• Published 10:23 30.07.10
  • Latest update 10:23 30.07.10

It's pushback, and it's a good sign

The thankfully stalled conversion bill threatens hard-won gains toward basic religious freedoms for progressive Jewish-Israeli communities.

By Mike Prashker

The avalanche of harsh legislative initiatives in the current Knesset, and the divisive public discourse accompanying it, provide ample evidence that Israeli democracy is facing grievous times.

The thankfully stalled conversion bill threatens hard-won gains toward basic religious freedoms for progressive Jewish-Israeli communities; Israeli-born children of foreign workers face the possibility of deportation; and Israel's Arab citizens - one in five Israelis! - confront ever-higher barriers to the full civic inclusion that is their right. Fundamental freedoms of thought, expression and protest, too - the lifeblood of democracy - are increasingly discouraged by the authorities, frequently supported by the popular media.

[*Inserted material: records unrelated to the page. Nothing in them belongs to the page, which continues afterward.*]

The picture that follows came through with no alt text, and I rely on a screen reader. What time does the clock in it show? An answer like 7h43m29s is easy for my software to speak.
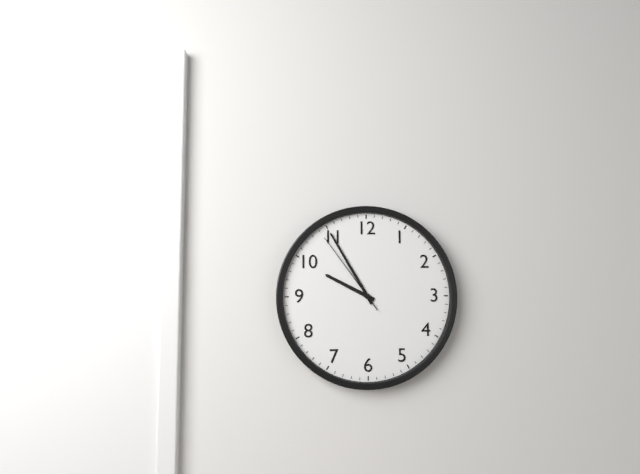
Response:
9h55m54s
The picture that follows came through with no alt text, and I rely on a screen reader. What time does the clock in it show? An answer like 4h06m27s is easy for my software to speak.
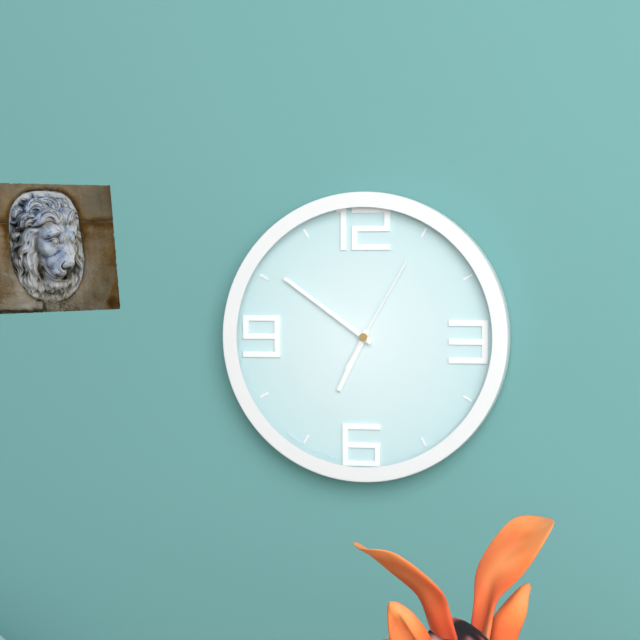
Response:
6h51m05s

But while all this is bad enough, some of the thinkers and activists sincerely engaged in Israel's democratic struggle are inadvertently doing the cause a demoralizing disservice. They do this by conjuring up a "golden era" that never really existed, thereby implying that democracy is now in terminal decline. Such misplaced nostalgia - however understandable in the face of daily attacks at home and growing frustration with the pace of progress from abroad - only sows pessimism and even panic. This is not helpful to the shaping of an effective strategy for the long, disciplined and determined slog that is the essence of democratic society-building.

In truth, the historical trajectory of Israeli democracy is entirely different, and provides cause for greater hope, as well as an immediate redoubling of all our efforts.

For lots of glaring historical, security, cultural, psychological, demographic, economic and geopolitical reasons, Israel was "democratically challenged" from the outset. After Independence, its Arab citizens were subject to military rule. That ended in 1966, but a year later, military rule was imposed over even greater numbers of non-citizen Palestinians, which continues to this day.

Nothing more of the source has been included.